To use fuzzywuzzy library add it to requirements.txt
fuzzywuzzy~=0.18.0
The function below takes two arguments:
-
a pattern string (Corva’s well name)
-
a list of candidates for matching (customer’s well names)
A return value is the index of a name from the list of candidates that matches the pattern in the best way.
def name_matching(name: str, candidates: List) -> int:
ratios = process.extractWithoutOrder(name, candidates)
ratios = list(ratios)
highest_ratio = ratios[0][1]
highest = ratios[0][0]
highest_ratio_index = 0
for i in range(1, len(ratios)):
if ratios[i][1] > highest_ratio:
highest_ratio_index = i
highest_ratio = ratios[i][1]
highest = ratios[i][0]
if highest_ratio <= 67:
Logger.info(f"Warning: The probability that '{name}' \
and '{highest}' is the same well is <= 67: {highest_ratio}")
return highest_ratio_index
Name matching usage
An example of usage name_matching usage
corva_well_name = "J Leviathon 19-18HC No. 1-ALT"
# data for multiple wells
customer_data = [
{
"id": 433,
"name": "Blanco 777H",
"date_created": "2020-05-10T18:11:42Z",
"data": {}
},
{
"id": 843,
"name": "White 1",
"date_created": "2021-06-11T18:09:17Z",
"data": {}
},
{
"id": 845,
"name": "J. Leviathon 19-18HC #1 ALT",
"date_created": "2021-06-11T18:09:17.644528Z",
"data": {}
}
]
# create a list of candidates
candidates = [item["name"] for item in customer_data]

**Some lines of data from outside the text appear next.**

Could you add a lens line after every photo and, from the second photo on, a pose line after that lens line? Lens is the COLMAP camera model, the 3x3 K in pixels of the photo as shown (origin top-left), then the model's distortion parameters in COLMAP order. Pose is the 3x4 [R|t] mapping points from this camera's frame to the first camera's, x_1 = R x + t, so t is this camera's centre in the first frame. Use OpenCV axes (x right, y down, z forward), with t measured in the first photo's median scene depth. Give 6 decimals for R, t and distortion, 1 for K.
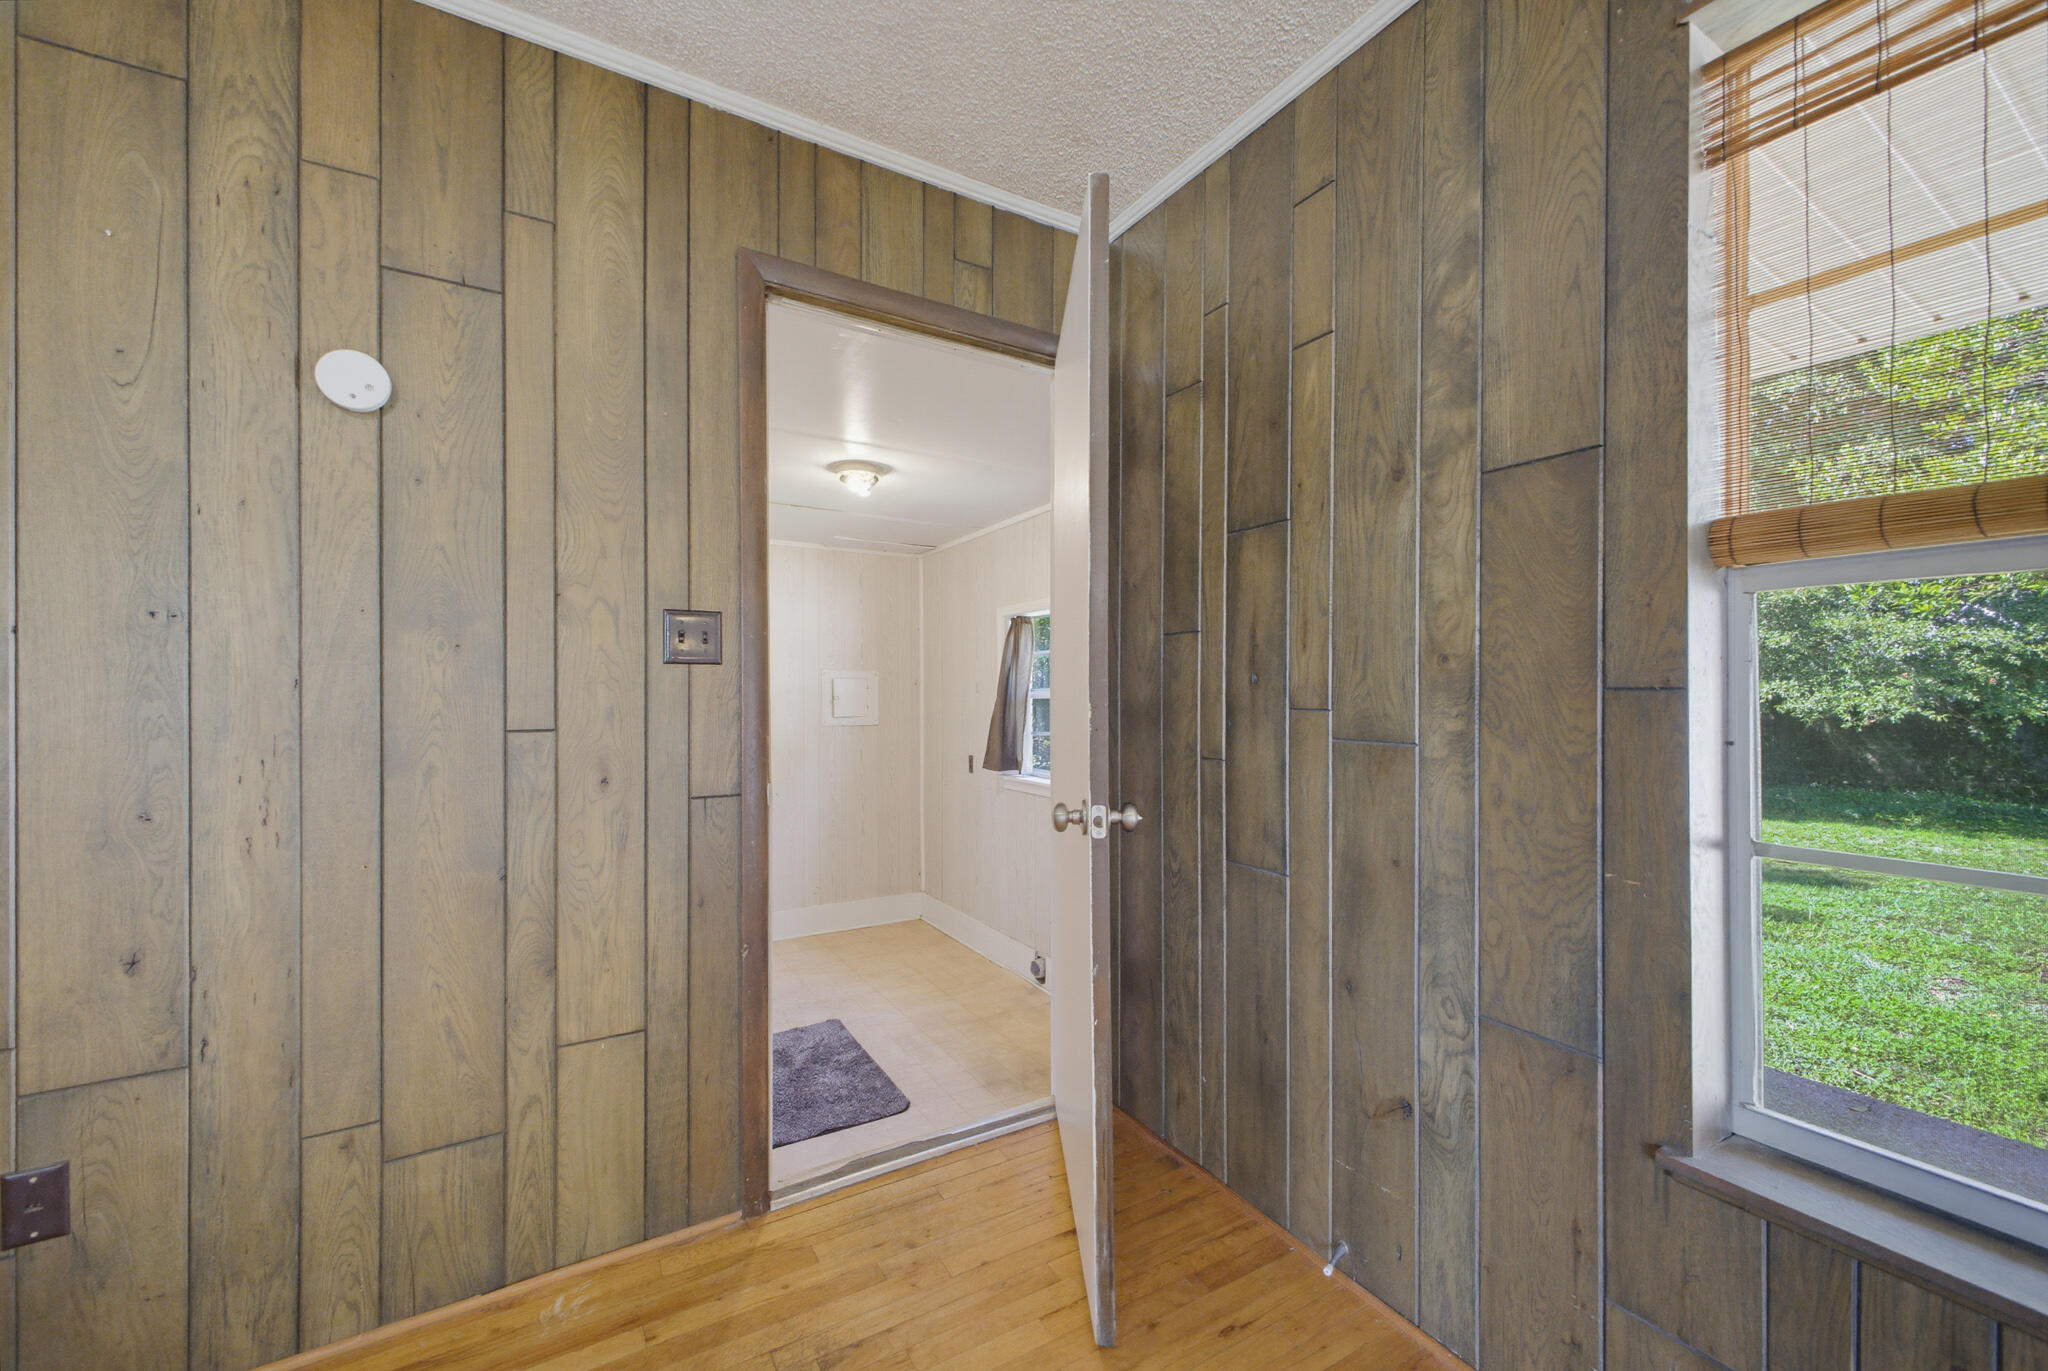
lens RADIAL K [[811.4, 0, 1019.2], [0, 811.4, 694.4], [0, 0, 1]] dist [0.019002, -0.006087]
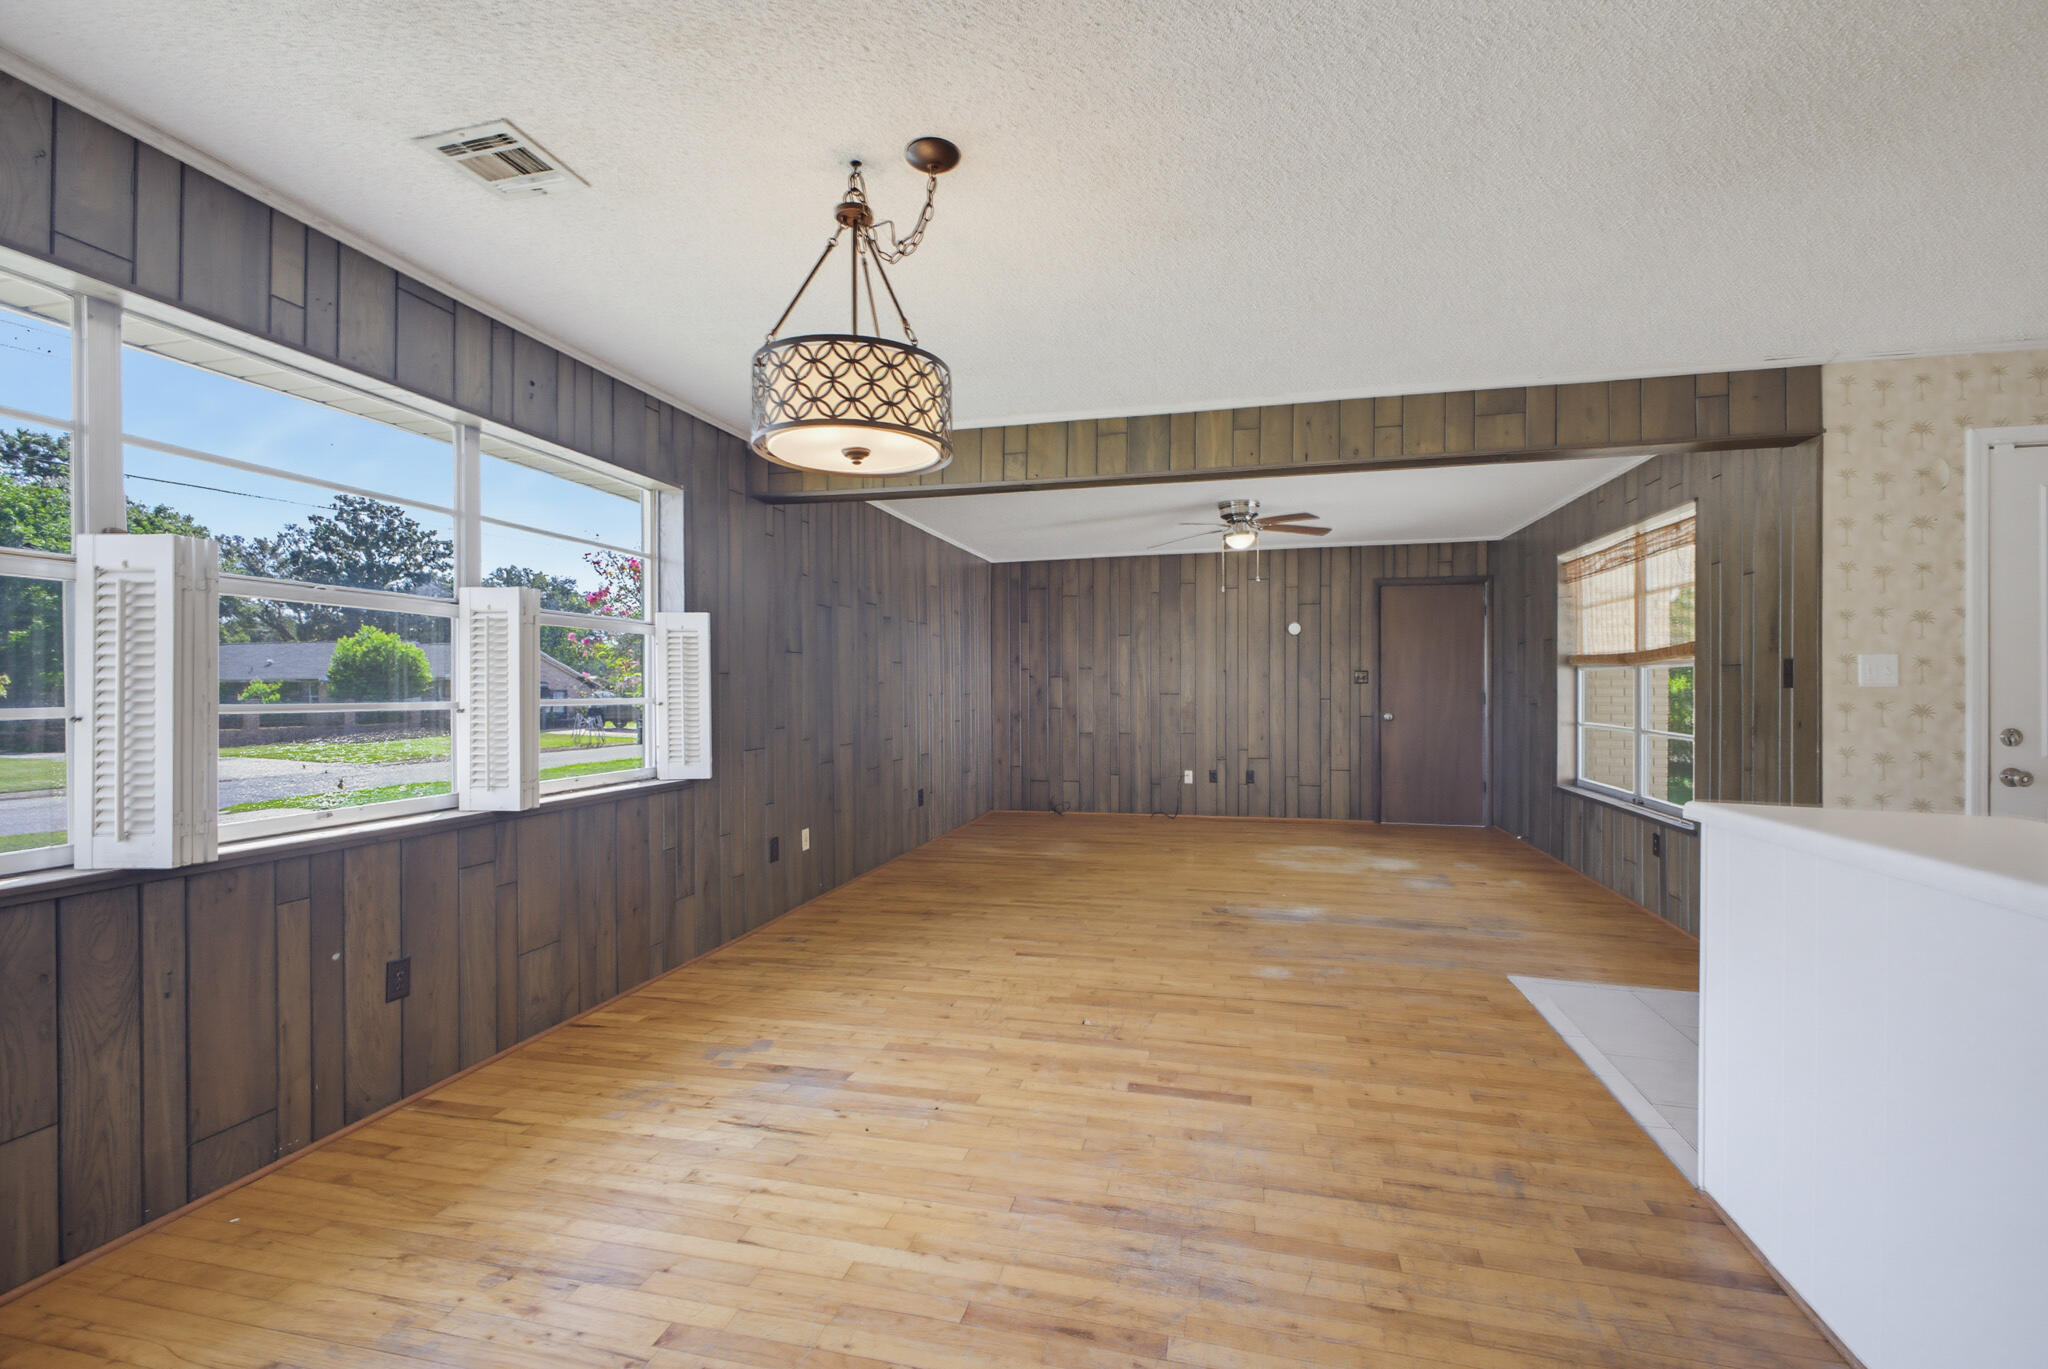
lens RADIAL K [[843.3, 0, 1044.3], [0, 843.3, 692.5], [0, 0, 1]] dist [0.003804, -0.002681]
pose [[0.719991, 0.005233, -0.693964, 1.507521], [0.001128, 0.999961, 0.008711, -0.032868], [0.693983, -0.007054, 0.719957, -3.406956]]
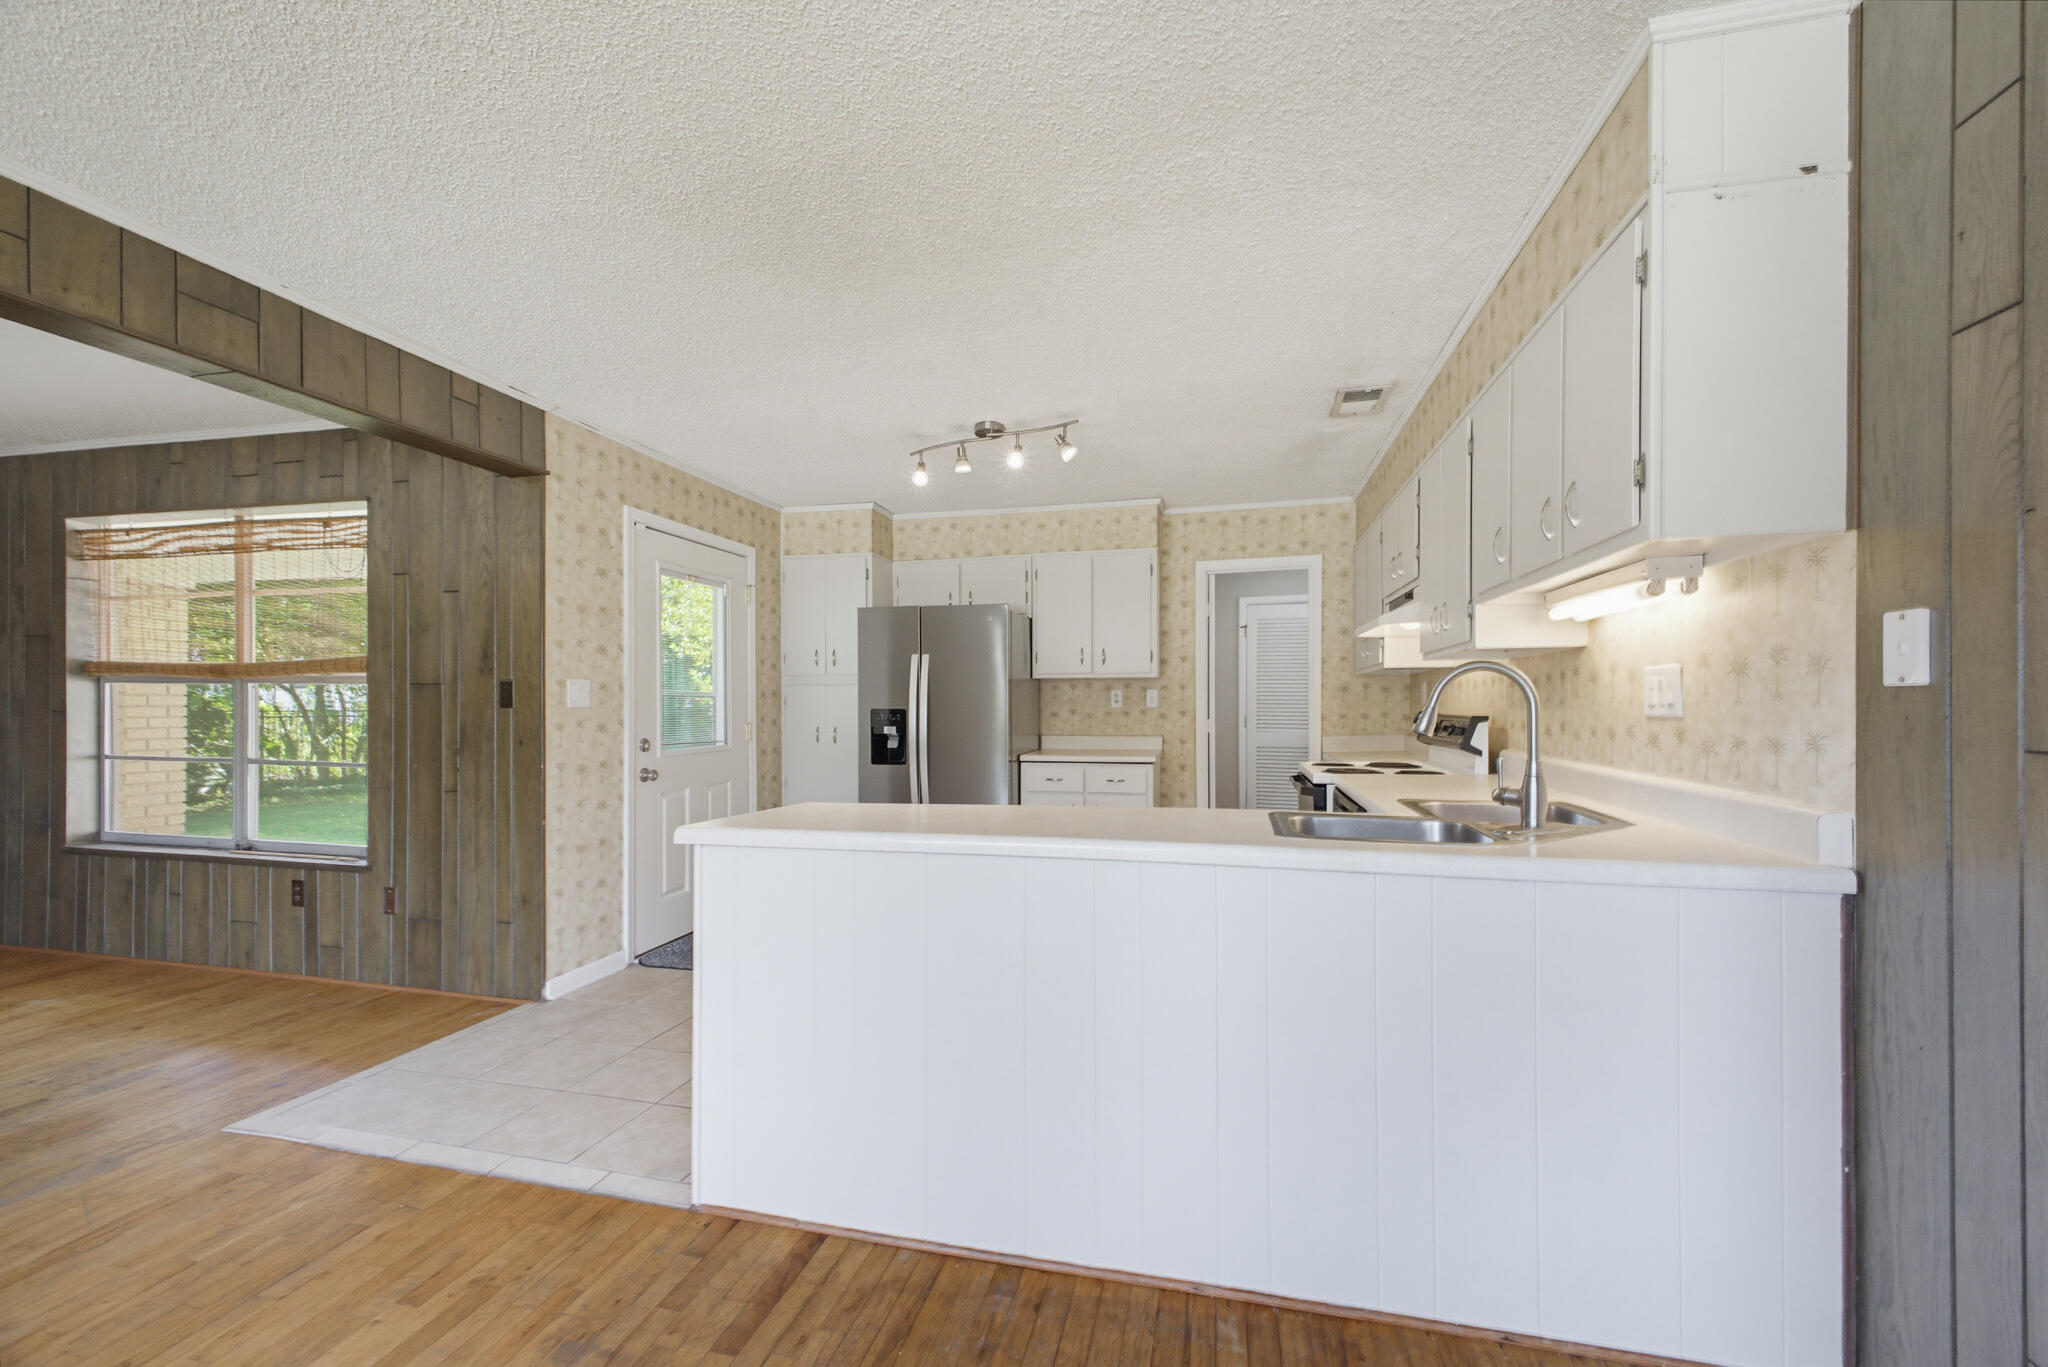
lens RADIAL K [[811.4, 0, 1023.6], [0, 811.4, 702.4], [0, 0, 1]] dist [0.019002, -0.006087]
pose [[0.700970, 0.004601, 0.713176, 0.836709], [-0.005346, 0.999985, -0.001197, -0.044153], [-0.713170, -0.002974, 0.700984, -3.063774]]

# find the index of the best match
best_match_index = name_matching(corva_well_name, candidates)
# extract data for the target well
data = customer_data[best_match_index]["data"]
Name matching function
This function can be used to match any other entities (e.g. names of fields, properties, etc).
It writes to the log a warning if the probability that the best match refers to the same entity as the pattern is less than 67%.